On the importance of not ignoring the other definitions
Too many conversations, claims, or written works in the field ignore some of these 4 definitions or treat just one of them as if it is the organizing principle of the whole field. Efforts associated with all of these share a common belief that treating aging directly is better than the siloed one-disease-at-a-time model of medicine and science research funding and that treating aging preventatively is better than reactive sick-care that starts only after clinical stage age-related-disease diagnoses. Thus, advocates of each of these definitions should primarily be allies against the status quo as well as against aging, despite some differences of opinions within the field.
It is inappropriate to think of only things that extend lifespan as being “in” the aging or longevity field. It is inappropriate to say that the ITP should be the only yardstick by which progress in the field is measured, and inappropriate to lose all faith in an intervention as relevant to aging if it happens to fail in the ITP. It is inappropriate to declare GLP-1 drugs to be longevity drugs for everyone. It is inappropriate to claim that no FDA approved interventions exist for aging or are coming soon since several that satisfy definition MAP are now FDA approved and more are in late-stage trials. It is inappropriate to ignore the idea of potentially eventually fully fixing every aspect of aging (as the Hallmarks paper arguably effectively did by ignoring all prior published work on SENS).

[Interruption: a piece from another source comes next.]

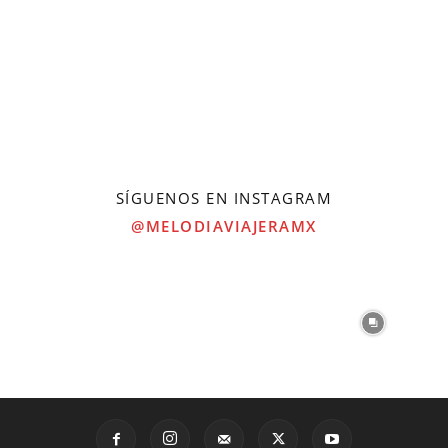
SÍGUENOS EN INSTAGRAM
@MELODIAVIAJERAMX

Lastly, it is probably inappropriate, and certainly impractical, to try to get everyone in the field to agree on fundamental definitions, let alone to agree on branding/marketing angles for the field (as much as such exercises may still be valuable and their motivations are understandable, and the dedication to the field of the people leading them is beyond question). People outside the field are often drawn more strongly to some of these definitions than others, and in some cases are even repulsed by some of them but sometimes others outside the field are specifically drawn most strongly (or even only) to the very ones that repulse some other people.

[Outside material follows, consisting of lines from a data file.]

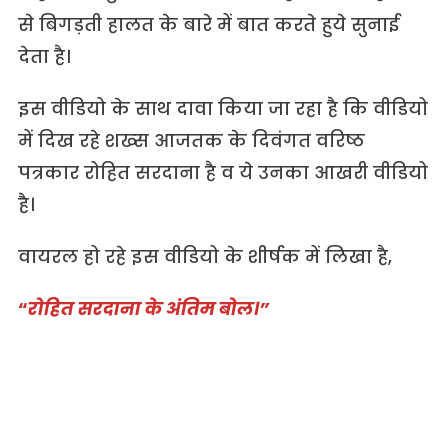
से बिगड़ती हालत के बारे में बात करते हुये सुनाई
देता है।
इस वीडियो के साथ दावा किया जा रहा है कि वीडियो
में दिख रहे शख्स आजतक के दिवंगत वरिष्ठ
पत्रकार रोहित सरदाना है व ये उनका आखरी वीडियो
है।
वायरल हो रहे इस वीडियो के शीर्षक में लिखा है,
“
रोहित सरदाना के अंतिम बोल।”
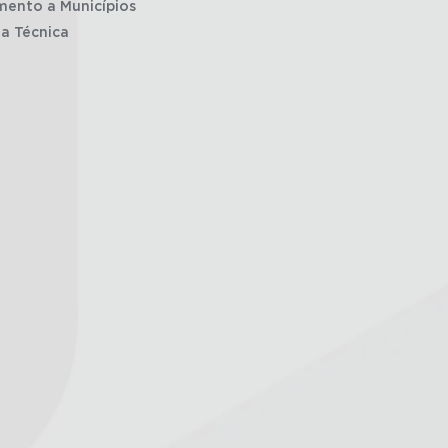
mento a Municípios
ia Técnica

Regardless, the field can and will continue to make progress scientifically, clinically, and in terms of public awareness and support.

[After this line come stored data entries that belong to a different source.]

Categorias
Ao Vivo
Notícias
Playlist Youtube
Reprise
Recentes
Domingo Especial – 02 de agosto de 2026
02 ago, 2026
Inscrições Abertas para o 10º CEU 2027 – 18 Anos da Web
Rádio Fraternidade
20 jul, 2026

How these definitions influence my work
Definition MAP is essentially the definition I use for AgingBiotech.info, for deciding whether something is in-scope for the aging/longevity field as a whole vs. out-of-scope (eg, just health broadly, or too disease-specific). It is essentially the definition I used throughout 2025 when discussing and giving talks on FDA approvals of aging interventions and those in phase 3 clinical trials.
Definition ILN is what I strive to invest in with my investing activities.